The internet age ushered in a new era, with Tim Berners-Lee and Robert Cailliau creating the World Wide Web in 1989-1990, enabling widespread access to data. Google's domain registration in 1997 and subsequent launch in 1998 marked the beginning of the search engine's dominance, contributing to advancements in machine learning, big data, and analytics.

Notable developments in the late 1990s include Carlo Strozzi's creation of NoSQL in 1998 and the publication of "How Much Information" in 1999, attempting to quantify the world's digital information. The early 2000s witnessed the expansion of web traffic and online stores, with companies like Yahoo, Amazon, and eBay analyzing customer behavior using click-rates, location data, and search logs.

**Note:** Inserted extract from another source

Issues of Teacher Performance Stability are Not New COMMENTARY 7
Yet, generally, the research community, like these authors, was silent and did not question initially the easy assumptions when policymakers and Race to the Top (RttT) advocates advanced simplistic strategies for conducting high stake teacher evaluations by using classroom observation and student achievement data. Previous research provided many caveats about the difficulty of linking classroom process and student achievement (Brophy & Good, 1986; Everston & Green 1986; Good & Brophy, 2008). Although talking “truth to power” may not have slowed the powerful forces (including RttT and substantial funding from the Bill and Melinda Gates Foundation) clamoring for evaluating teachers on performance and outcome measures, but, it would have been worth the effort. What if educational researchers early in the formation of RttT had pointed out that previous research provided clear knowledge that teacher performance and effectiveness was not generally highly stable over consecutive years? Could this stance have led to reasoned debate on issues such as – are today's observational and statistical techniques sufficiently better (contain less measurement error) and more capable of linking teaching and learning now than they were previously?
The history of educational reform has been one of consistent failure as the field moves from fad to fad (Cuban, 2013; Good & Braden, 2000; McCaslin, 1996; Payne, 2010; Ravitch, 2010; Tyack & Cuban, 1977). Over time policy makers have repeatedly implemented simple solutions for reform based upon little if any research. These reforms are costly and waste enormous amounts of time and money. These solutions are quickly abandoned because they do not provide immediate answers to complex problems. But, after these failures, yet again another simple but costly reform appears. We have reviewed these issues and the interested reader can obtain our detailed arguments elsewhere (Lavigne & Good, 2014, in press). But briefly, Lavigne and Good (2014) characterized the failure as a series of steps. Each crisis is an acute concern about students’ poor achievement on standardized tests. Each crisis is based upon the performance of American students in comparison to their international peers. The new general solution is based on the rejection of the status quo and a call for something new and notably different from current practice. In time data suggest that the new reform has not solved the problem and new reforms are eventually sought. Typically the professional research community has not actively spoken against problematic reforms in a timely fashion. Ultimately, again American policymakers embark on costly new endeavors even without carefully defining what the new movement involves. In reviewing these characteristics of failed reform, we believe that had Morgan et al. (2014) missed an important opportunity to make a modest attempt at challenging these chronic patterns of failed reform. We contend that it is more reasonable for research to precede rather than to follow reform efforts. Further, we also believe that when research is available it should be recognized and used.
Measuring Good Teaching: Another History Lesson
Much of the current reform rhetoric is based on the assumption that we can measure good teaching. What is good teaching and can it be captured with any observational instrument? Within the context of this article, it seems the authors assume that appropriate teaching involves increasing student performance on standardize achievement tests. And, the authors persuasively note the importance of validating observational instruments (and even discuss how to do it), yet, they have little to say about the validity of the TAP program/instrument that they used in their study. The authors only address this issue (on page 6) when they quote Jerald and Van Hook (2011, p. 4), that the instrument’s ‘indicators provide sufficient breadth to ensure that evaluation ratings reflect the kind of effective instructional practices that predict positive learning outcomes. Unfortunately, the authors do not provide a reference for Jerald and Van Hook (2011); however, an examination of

Roger Mougalas officially labeled it as 'Big Data' in 2005, describing large datasets challenging traditional business intelligence tools. Hadoop, born in the same year, revolutionized data processing capabilities. This period marked Big Data's entry into various industries, transforming healthcare, space exploration, music creation, and cybersecurity.

Looking to the future, innovations in cloud computing, quantum computing, the Internet of Things (IoT), and artificial intelligence promise to further evolve Big Data. As we explore new ways to harness its potential, the landscape of data governance, quality, and business intelligence will continue to shape industries.

And there you have it, a comprehensive journey through the history and evolution of Big Data, supported by evidence and a passion for data.

The history of big data | LightsOnData (2024)
Top Articles
Latest Posts
Article information

Author: Tyson Zemlak

Last Updated:

Views: 5401

Rating: 4.2 / 5 (63 voted)

Reviews: 86% of readers found this page helpful

Author information

Name: Tyson Zemlak

Birthday: 1992-03-17

Address: Apt. 662 96191 Quigley Dam, Kubview, MA 42013

Phone: +441678032891

Job: Community-Services Orchestrator

Hobby: Coffee roasting, Calligraphy, Metalworking, Fashion, Vehicle restoration, Shopping, Photography

Introduction: My name is Tyson Zemlak, I am a excited, light, sparkling, super, open, fair, magnificent person who loves writing and wants to share my knowledge and understanding with you.